Han - Settlements



In agrarian China, 80 to 90 percent of the population lived in rural areas, most of them in nucleated villages concentrated in plains and valleys. In less productive areas of northern China and in mountainous areas in the south, villages rarely exceeded a few hundred in population; in more productive rice areas in eastern and southern China, a village could contain two thousand or more people. (In much of Sichuan and a few other areas, isolated farmsteads predominated.) Before the advent of modern transport, each village was within walking distance of a standard market town, a basic-level urban center with a periodic market and one or more commercial streets with small stores and teahouses. From the standard market town, with a thousand or a few thousand people, up to the largest cities, containing several hundred thousand each, there was a hierarchy of commercial and administrative centers, each level with a larger population, more commercial activities, and more services available.

Traditional rural housing was built of tamped mud or sun-dried mud bricks in most areas, or of fired bricks for those who could afford them.

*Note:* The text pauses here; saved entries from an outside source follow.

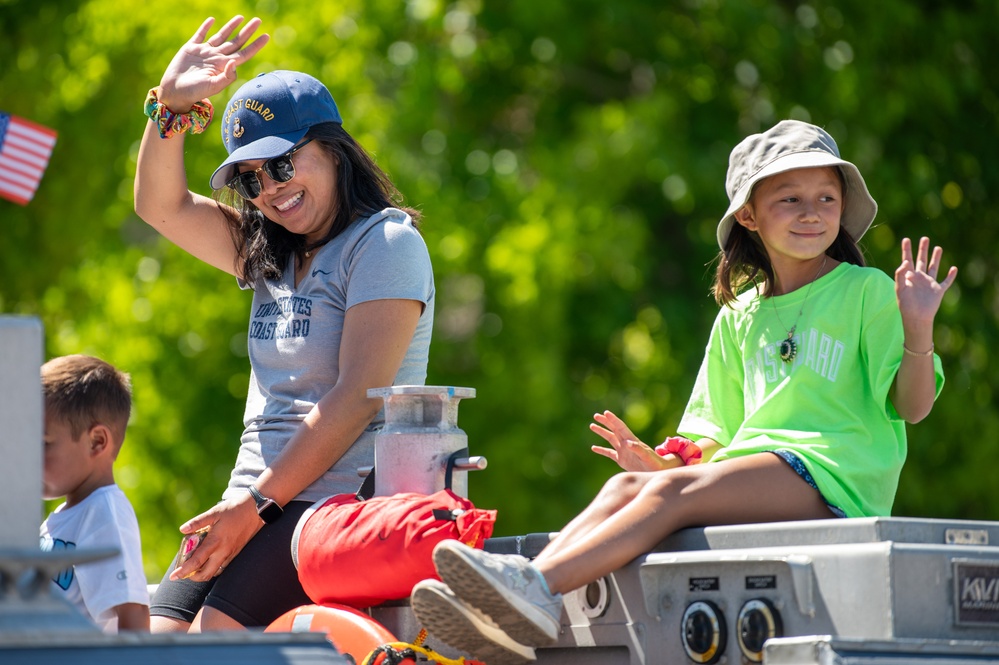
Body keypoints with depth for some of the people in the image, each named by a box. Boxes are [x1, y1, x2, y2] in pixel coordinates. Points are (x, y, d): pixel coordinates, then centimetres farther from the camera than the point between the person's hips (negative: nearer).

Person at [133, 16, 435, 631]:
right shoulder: (270, 254, 21)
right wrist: (172, 107, 2)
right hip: (255, 501, 7)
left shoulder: (386, 243, -3)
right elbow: (162, 205, 20)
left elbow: (357, 397, -12)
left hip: (343, 497, -7)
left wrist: (258, 503, -15)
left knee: (216, 630, -27)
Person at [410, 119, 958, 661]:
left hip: (830, 476, -5)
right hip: (748, 469, 5)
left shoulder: (867, 292, 7)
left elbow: (912, 407, 0)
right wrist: (665, 460, 5)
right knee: (626, 485, -22)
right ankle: (515, 621, -40)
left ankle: (538, 585, -45)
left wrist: (918, 332, -18)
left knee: (675, 491, -29)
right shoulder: (739, 316, 23)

House styles vary regionally; the most common general variants are houses built on two, three, or four sides of an enclosed courtyard, usually with peaked thatch, tile, or slate roofs, and multistory houses (usually of brick and often with flat roofs) built in rows along a street, with courtyards in front or in back. Both types, in higher-density arrangements, were also found in traditional cities; courtyard housing predominated in primarily residential areas and row housing, often with the store downstairs and the family quarters upstairs, in commercial areas. Wealthier families built larger and more elaborate structures on the same principles.

In recent times all these styles are still found, but in large cities most housing built since 1949 on the mainland has consisted of four-to-six story (and more recently much taller) concrete apartment blocks in which families are allocated one or more rooms. In Taiwan urban housing is also of the apartment-block type, but apartments are much larger and better appointed. Over the past 40 years or so, rural housing of mud has gradually been replaced by more substantial brick and/or concrete structures; mud houses disappeared in Taiwan in the 1970s and in some parts of the mainland in the 1980s, but in more remote and poorer parts of mainland China people are still building new mud housing.